(YOUR GOAL) The listing is to be reproduced exactly, excluding its pictures.

======== RECORDS PROVIDED ========

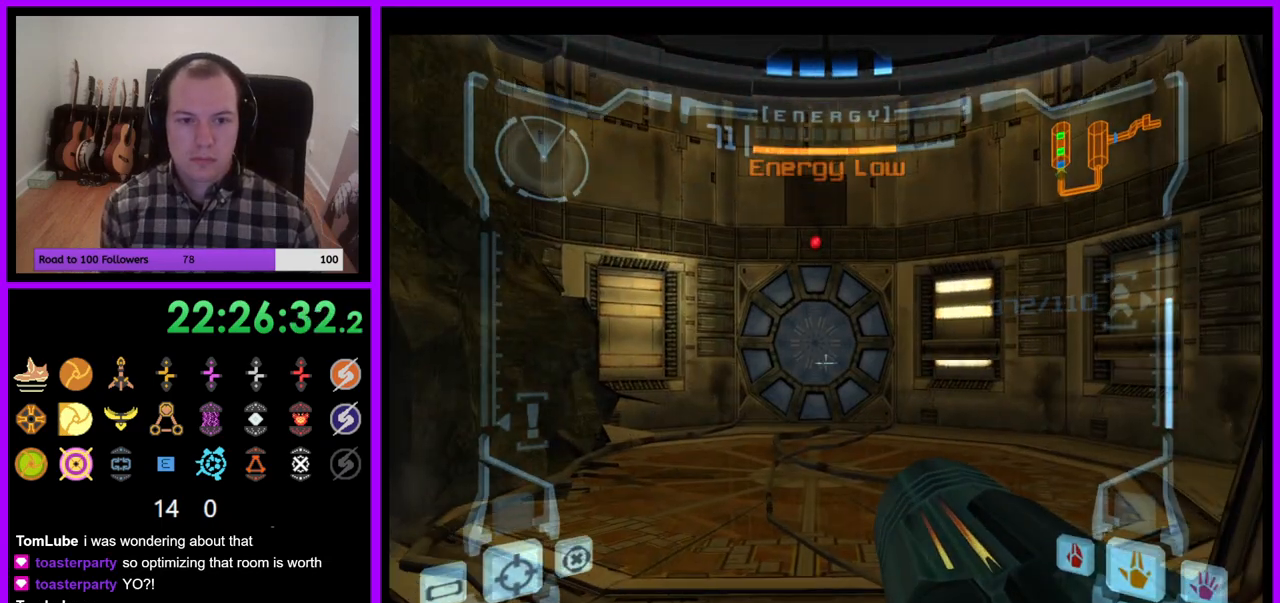
{"buttons": [], "left_stick": "center", "right_stick": "center", "events": [[183, "left_stick", "center"], [317, "right_stick", "right"], [450, "L1", "up"], [450, "right_stick", "center"]]}
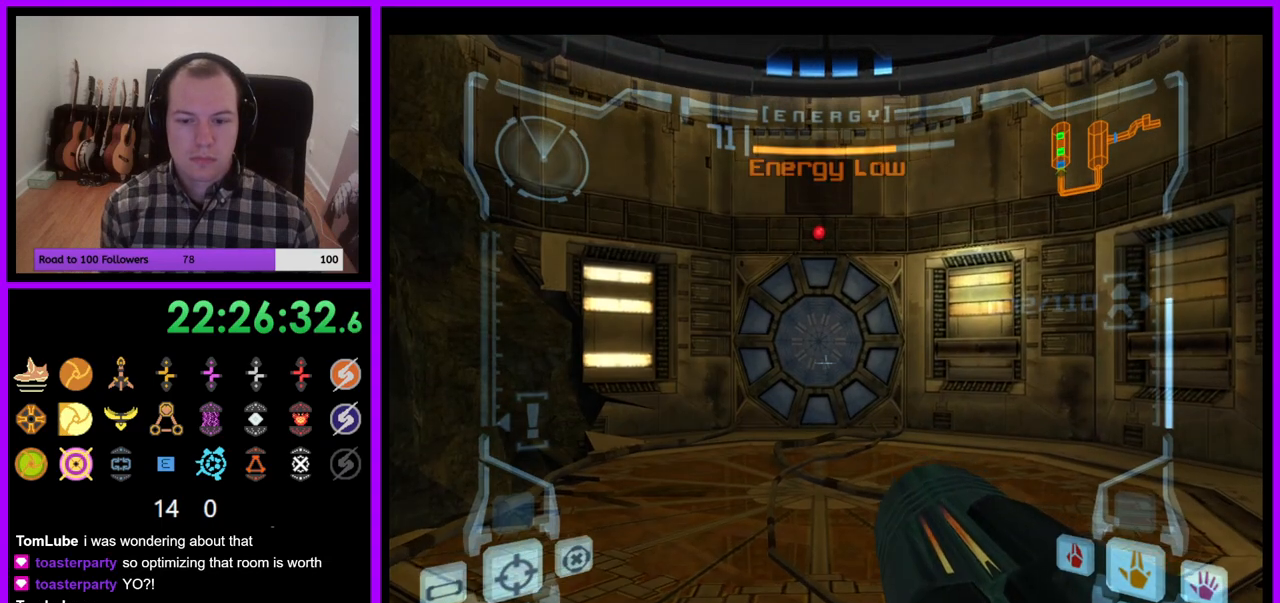
{"buttons": ["R1"], "left_stick": "down", "right_stick": "center", "events": [[100, "R1", "down"], [250, "left_stick", "down"]]}
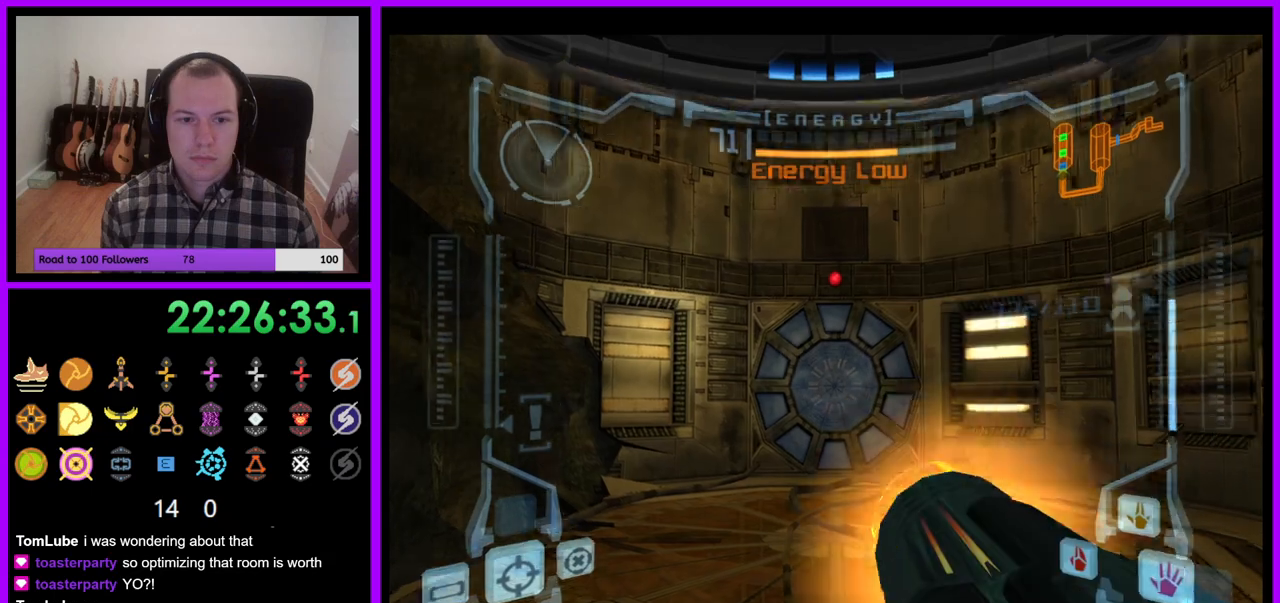
{"buttons": ["R1"], "left_stick": "down", "right_stick": "center", "events": []}
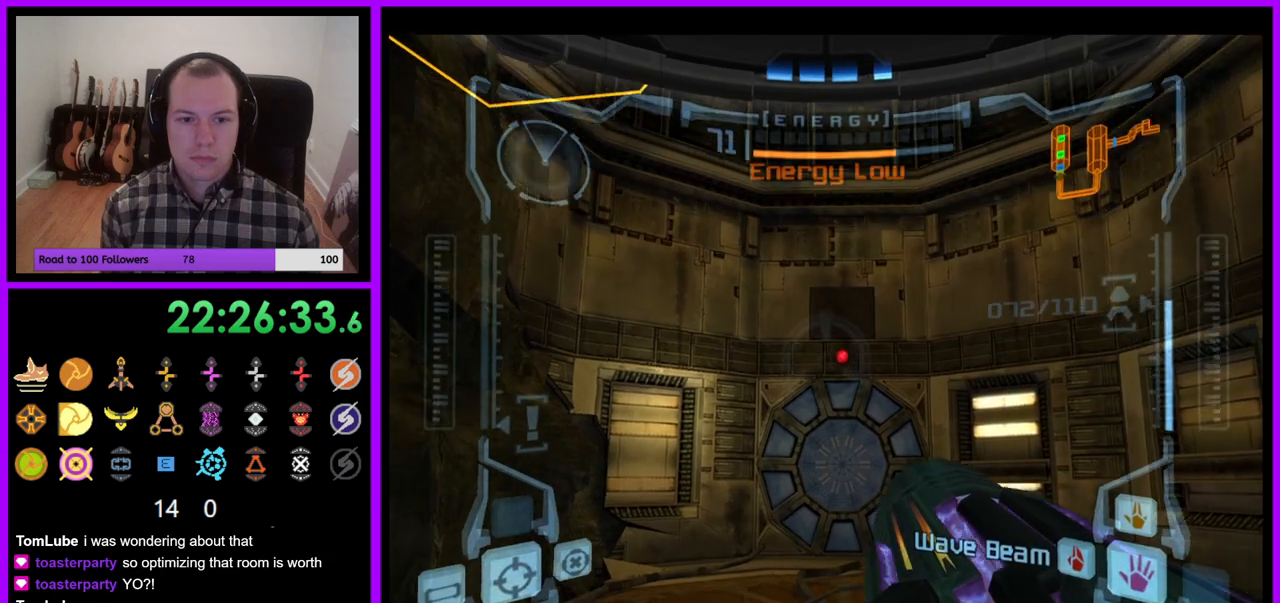
{"buttons": ["R1"], "left_stick": "down", "right_stick": "center", "events": [[283, "A", "down"], [350, "A", "up"]]}
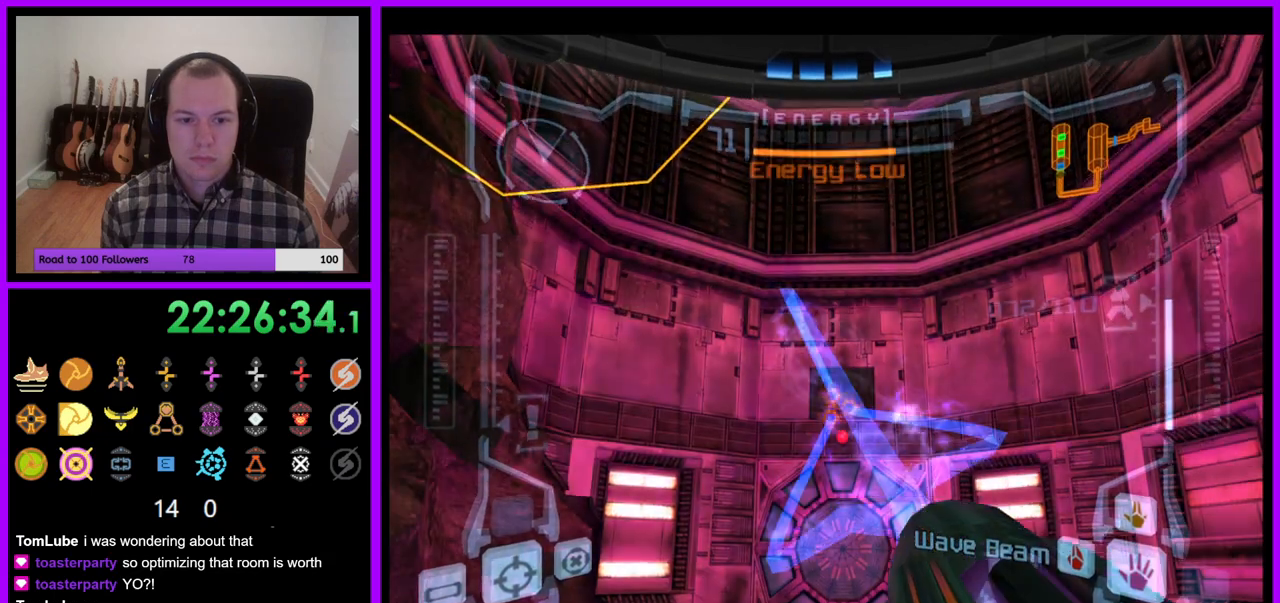
{"buttons": ["R1"], "left_stick": "down", "right_stick": "center", "events": []}
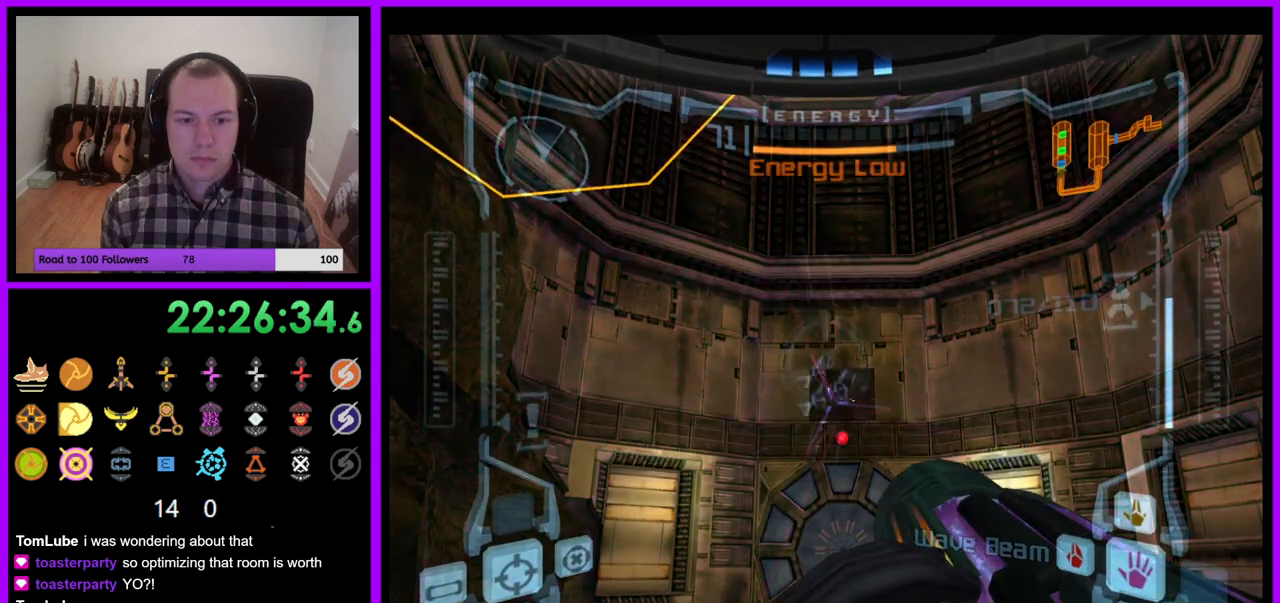
{"buttons": ["R1"], "left_stick": "down", "right_stick": "center", "events": [[400, "A", "down"], [467, "A", "up"]]}
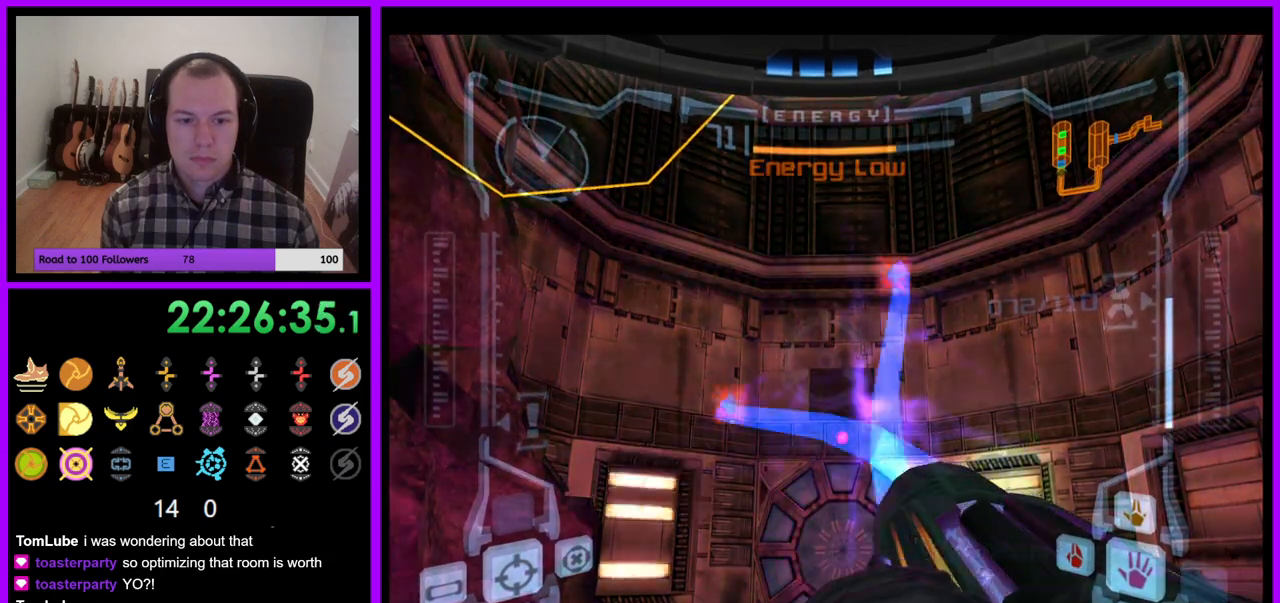
{"buttons": ["R1"], "left_stick": "down", "right_stick": "center", "events": []}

========

(RESULT FOR THIS EXERCISE)
{"buttons": [], "left_stick": "center", "right_stick": "center", "events": [[183, "left_stick", "center"], [317, "right_stick", "right"], [450, "L1", "up"], [450, "right_stick", "center"]]}
{"buttons": ["R1"], "left_stick": "down", "right_stick": "center", "events": [[100, "R1", "down"], [250, "left_stick", "down"]]}
{"buttons": ["R1"], "left_stick": "down", "right_stick": "center", "events": []}
{"buttons": ["R1"], "left_stick": "down", "right_stick": "center", "events": [[283, "A", "down"], [350, "A", "up"]]}
{"buttons": ["R1"], "left_stick": "down", "right_stick": "center", "events": []}
{"buttons": ["R1"], "left_stick": "down", "right_stick": "center", "events": [[400, "A", "down"], [467, "A", "up"]]}
{"buttons": ["R1"], "left_stick": "down", "right_stick": "center", "events": []}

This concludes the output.